::: RECORDED INFORMATION
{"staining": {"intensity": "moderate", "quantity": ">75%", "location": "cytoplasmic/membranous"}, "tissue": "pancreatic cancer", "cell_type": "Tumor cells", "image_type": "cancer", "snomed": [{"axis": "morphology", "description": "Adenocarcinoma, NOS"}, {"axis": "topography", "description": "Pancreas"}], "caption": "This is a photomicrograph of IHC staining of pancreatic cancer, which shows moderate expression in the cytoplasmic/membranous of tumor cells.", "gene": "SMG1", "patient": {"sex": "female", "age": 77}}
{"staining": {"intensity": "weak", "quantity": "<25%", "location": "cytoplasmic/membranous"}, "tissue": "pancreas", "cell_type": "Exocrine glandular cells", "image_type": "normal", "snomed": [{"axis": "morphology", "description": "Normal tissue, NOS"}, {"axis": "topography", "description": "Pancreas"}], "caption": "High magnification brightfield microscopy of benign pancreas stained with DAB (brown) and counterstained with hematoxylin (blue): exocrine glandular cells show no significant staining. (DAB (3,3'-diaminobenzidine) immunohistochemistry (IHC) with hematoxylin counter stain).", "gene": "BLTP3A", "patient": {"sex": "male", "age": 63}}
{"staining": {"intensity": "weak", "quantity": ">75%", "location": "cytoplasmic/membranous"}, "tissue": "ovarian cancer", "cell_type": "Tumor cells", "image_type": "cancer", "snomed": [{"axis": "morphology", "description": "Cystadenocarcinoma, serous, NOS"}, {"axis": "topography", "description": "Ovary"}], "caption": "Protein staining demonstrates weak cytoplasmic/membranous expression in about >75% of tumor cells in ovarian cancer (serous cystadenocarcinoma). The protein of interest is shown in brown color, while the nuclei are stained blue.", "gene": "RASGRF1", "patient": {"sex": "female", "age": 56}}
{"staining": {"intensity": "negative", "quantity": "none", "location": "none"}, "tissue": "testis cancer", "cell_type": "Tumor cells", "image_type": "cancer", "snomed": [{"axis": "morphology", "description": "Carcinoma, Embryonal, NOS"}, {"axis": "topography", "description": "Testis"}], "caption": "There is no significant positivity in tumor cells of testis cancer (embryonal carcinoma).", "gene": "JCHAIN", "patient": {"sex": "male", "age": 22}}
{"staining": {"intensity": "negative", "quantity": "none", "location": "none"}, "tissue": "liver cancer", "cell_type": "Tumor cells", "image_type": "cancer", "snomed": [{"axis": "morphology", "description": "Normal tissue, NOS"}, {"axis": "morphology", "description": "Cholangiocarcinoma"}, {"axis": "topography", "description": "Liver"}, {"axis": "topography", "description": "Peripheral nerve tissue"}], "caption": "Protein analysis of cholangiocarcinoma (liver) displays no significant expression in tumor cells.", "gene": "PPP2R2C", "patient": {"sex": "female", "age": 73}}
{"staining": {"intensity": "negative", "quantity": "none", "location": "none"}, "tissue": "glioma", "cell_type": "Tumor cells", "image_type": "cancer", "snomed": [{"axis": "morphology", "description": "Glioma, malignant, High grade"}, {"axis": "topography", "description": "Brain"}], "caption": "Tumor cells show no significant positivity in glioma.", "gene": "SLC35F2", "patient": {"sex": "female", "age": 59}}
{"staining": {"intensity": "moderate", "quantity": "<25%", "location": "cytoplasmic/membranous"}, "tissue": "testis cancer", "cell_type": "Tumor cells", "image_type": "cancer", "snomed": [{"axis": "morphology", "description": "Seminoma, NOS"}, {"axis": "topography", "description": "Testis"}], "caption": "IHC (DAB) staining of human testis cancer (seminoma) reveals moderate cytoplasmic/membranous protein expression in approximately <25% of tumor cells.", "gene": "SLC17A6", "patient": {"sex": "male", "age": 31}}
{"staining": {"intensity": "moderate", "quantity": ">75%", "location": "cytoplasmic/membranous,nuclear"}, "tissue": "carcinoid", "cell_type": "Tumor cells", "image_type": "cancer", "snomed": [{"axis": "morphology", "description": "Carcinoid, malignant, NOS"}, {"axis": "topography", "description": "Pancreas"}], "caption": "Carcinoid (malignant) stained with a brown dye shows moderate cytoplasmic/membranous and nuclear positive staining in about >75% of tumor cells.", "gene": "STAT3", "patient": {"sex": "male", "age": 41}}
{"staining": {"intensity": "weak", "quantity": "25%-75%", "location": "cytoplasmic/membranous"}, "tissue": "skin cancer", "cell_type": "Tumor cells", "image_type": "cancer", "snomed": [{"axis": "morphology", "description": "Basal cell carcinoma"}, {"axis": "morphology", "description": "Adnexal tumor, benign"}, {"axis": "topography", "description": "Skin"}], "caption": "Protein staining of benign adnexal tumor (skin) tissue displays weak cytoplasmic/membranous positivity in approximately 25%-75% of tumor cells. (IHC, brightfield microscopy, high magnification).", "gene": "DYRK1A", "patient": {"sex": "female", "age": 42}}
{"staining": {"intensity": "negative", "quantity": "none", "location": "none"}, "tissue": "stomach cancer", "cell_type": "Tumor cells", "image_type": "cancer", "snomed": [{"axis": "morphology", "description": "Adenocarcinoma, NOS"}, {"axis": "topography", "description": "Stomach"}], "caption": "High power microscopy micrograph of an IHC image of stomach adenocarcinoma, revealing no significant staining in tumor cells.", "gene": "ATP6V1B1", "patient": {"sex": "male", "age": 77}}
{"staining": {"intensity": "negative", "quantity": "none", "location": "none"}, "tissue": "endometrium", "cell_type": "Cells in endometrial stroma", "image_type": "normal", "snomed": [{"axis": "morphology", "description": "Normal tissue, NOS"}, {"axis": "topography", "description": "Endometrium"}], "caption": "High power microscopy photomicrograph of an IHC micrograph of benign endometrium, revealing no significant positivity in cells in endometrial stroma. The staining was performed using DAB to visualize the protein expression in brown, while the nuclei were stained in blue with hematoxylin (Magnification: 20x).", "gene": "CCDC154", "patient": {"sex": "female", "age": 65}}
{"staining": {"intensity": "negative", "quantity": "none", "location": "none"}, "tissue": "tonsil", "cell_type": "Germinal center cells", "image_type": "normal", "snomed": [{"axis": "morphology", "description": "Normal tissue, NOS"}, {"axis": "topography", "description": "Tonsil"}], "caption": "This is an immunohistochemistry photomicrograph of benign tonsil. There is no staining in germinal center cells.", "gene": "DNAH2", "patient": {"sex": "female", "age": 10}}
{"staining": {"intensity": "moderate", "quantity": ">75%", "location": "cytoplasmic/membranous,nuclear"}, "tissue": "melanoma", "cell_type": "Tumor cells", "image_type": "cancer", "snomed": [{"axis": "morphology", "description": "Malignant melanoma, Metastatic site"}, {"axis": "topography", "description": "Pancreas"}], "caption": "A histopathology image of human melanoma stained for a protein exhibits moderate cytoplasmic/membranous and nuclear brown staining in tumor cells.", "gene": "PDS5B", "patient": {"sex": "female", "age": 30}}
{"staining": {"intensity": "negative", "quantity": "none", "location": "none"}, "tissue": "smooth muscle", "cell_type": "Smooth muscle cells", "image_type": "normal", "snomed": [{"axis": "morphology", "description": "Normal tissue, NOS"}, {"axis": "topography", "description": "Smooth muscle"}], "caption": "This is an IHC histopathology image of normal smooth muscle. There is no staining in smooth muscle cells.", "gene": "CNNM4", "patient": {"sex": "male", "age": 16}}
::::::
WORK TO COMPLETE: Reproduce the entries above exactly.

SOLVED EXERCISE:
{"staining": {"intensity": "moderate", "quantity": ">75%", "location": "cytoplasmic/membranous"}, "tissue": "pancreatic cancer", "cell_type": "Tumor cells", "image_type": "cancer", "snomed": [{"axis": "morphology", "description": "Adenocarcinoma, NOS"}, {"axis": "topography", "description": "Pancreas"}], "caption": "This is a photomicrograph of IHC staining of pancreatic cancer, which shows moderate expression in the cytoplasmic/membranous of tumor cells.", "gene": "SMG1", "patient": {"sex": "female", "age": 77}}
{"staining": {"intensity": "weak", "quantity": "<25%", "location": "cytoplasmic/membranous"}, "tissue": "pancreas", "cell_type": "Exocrine glandular cells", "image_type": "normal", "snomed": [{"axis": "morphology", "description": "Normal tissue, NOS"}, {"axis": "topography", "description": "Pancreas"}], "caption": "High magnification brightfield microscopy of benign pancreas stained with DAB (brown) and counterstained with hematoxylin (blue): exocrine glandular cells show no significant staining. (DAB (3,3'-diaminobenzidine) immunohistochemistry (IHC) with hematoxylin counter stain).", "gene": "BLTP3A", "patient": {"sex": "male", "age": 63}}
{"staining": {"intensity": "weak", "quantity": ">75%", "location": "cytoplasmic/membranous"}, "tissue": "ovarian cancer", "cell_type": "Tumor cells", "image_type": "cancer", "snomed": [{"axis": "morphology", "description": "Cystadenocarcinoma, serous, NOS"}, {"axis": "topography", "description": "Ovary"}], "caption": "Protein staining demonstrates weak cytoplasmic/membranous expression in about >75% of tumor cells in ovarian cancer (serous cystadenocarcinoma). The protein of interest is shown in brown color, while the nuclei are stained blue.", "gene": "RASGRF1", "patient": {"sex": "female", "age": 56}}
{"staining": {"intensity": "negative", "quantity": "none", "location": "none"}, "tissue": "testis cancer", "cell_type": "Tumor cells", "image_type": "cancer", "snomed": [{"axis": "morphology", "description": "Carcinoma, Embryonal, NOS"}, {"axis": "topography", "description": "Testis"}], "caption": "There is no significant positivity in tumor cells of testis cancer (embryonal carcinoma).", "gene": "JCHAIN", "patient": {"sex": "male", "age": 22}}
{"staining": {"intensity": "negative", "quantity": "none", "location": "none"}, "tissue": "liver cancer", "cell_type": "Tumor cells", "image_type": "cancer", "snomed": [{"axis": "morphology", "description": "Normal tissue, NOS"}, {"axis": "morphology", "description": "Cholangiocarcinoma"}, {"axis": "topography", "description": "Liver"}, {"axis": "topography", "description": "Peripheral nerve tissue"}], "caption": "Protein analysis of cholangiocarcinoma (liver) displays no significant expression in tumor cells.", "gene": "PPP2R2C", "patient": {"sex": "female", "age": 73}}
{"staining": {"intensity": "negative", "quantity": "none", "location": "none"}, "tissue": "glioma", "cell_type": "Tumor cells", "image_type": "cancer", "snomed": [{"axis": "morphology", "description": "Glioma, malignant, High grade"}, {"axis": "topography", "description": "Brain"}], "caption": "Tumor cells show no significant positivity in glioma.", "gene": "SLC35F2", "patient": {"sex": "female", "age": 59}}
{"staining": {"intensity": "moderate", "quantity": "<25%", "location": "cytoplasmic/membranous"}, "tissue": "testis cancer", "cell_type": "Tumor cells", "image_type": "cancer", "snomed": [{"axis": "morphology", "description": "Seminoma, NOS"}, {"axis": "topography", "description": "Testis"}], "caption": "IHC (DAB) staining of human testis cancer (seminoma) reveals moderate cytoplasmic/membranous protein expression in approximately <25% of tumor cells.", "gene": "SLC17A6", "patient": {"sex": "male", "age": 31}}
{"staining": {"intensity": "moderate", "quantity": ">75%", "location": "cytoplasmic/membranous,nuclear"}, "tissue": "carcinoid", "cell_type": "Tumor cells", "image_type": "cancer", "snomed": [{"axis": "morphology", "description": "Carcinoid, malignant, NOS"}, {"axis": "topography", "description": "Pancreas"}], "caption": "Carcinoid (malignant) stained with a brown dye shows moderate cytoplasmic/membranous and nuclear positive staining in about >75% of tumor cells.", "gene": "STAT3", "patient": {"sex": "male", "age": 41}}
{"staining": {"intensity": "weak", "quantity": "25%-75%", "location": "cytoplasmic/membranous"}, "tissue": "skin cancer", "cell_type": "Tumor cells", "image_type": "cancer", "snomed": [{"axis": "morphology", "description": "Basal cell carcinoma"}, {"axis": "morphology", "description": "Adnexal tumor, benign"}, {"axis": "topography", "description": "Skin"}], "caption": "Protein staining of benign adnexal tumor (skin) tissue displays weak cytoplasmic/membranous positivity in approximately 25%-75% of tumor cells. (IHC, brightfield microscopy, high magnification).", "gene": "DYRK1A", "patient": {"sex": "female", "age": 42}}
{"staining": {"intensity": "negative", "quantity": "none", "location": "none"}, "tissue": "stomach cancer", "cell_type": "Tumor cells", "image_type": "cancer", "snomed": [{"axis": "morphology", "description": "Adenocarcinoma, NOS"}, {"axis": "topography", "description": "Stomach"}], "caption": "High power microscopy micrograph of an IHC image of stomach adenocarcinoma, revealing no significant staining in tumor cells.", "gene": "ATP6V1B1", "patient": {"sex": "male", "age": 77}}
{"staining": {"intensity": "negative", "quantity": "none", "location": "none"}, "tissue": "endometrium", "cell_type": "Cells in endometrial stroma", "image_type": "normal", "snomed": [{"axis": "morphology", "description": "Normal tissue, NOS"}, {"axis": "topography", "description": "Endometrium"}], "caption": "High power microscopy photomicrograph of an IHC micrograph of benign endometrium, revealing no significant positivity in cells in endometrial stroma. The staining was performed using DAB to visualize the protein expression in brown, while the nuclei were stained in blue with hematoxylin (Magnification: 20x).", "gene": "CCDC154", "patient": {"sex": "female", "age": 65}}
{"staining": {"intensity": "negative", "quantity": "none", "location": "none"}, "tissue": "tonsil", "cell_type": "Germinal center cells", "image_type": "normal", "snomed": [{"axis": "morphology", "description": "Normal tissue, NOS"}, {"axis": "topography", "description": "Tonsil"}], "caption": "This is an immunohistochemistry photomicrograph of benign tonsil. There is no staining in germinal center cells.", "gene": "DNAH2", "patient": {"sex": "female", "age": 10}}
{"staining": {"intensity": "moderate", "quantity": ">75%", "location": "cytoplasmic/membranous,nuclear"}, "tissue": "melanoma", "cell_type": "Tumor cells", "image_type": "cancer", "snomed": [{"axis": "morphology", "description": "Malignant melanoma, Metastatic site"}, {"axis": "topography", "description": "Pancreas"}], "caption": "A histopathology image of human melanoma stained for a protein exhibits moderate cytoplasmic/membranous and nuclear brown staining in tumor cells.", "gene": "PDS5B", "patient": {"sex": "female", "age": 30}}
{"staining": {"intensity": "negative", "quantity": "none", "location": "none"}, "tissue": "smooth muscle", "cell_type": "Smooth muscle cells", "image_type": "normal", "snomed": [{"axis": "morphology", "description": "Normal tissue, NOS"}, {"axis": "topography", "description": "Smooth muscle"}], "caption": "This is an IHC histopathology image of normal smooth muscle. There is no staining in smooth muscle cells.", "gene": "CNNM4", "patient": {"sex": "male", "age": 16}}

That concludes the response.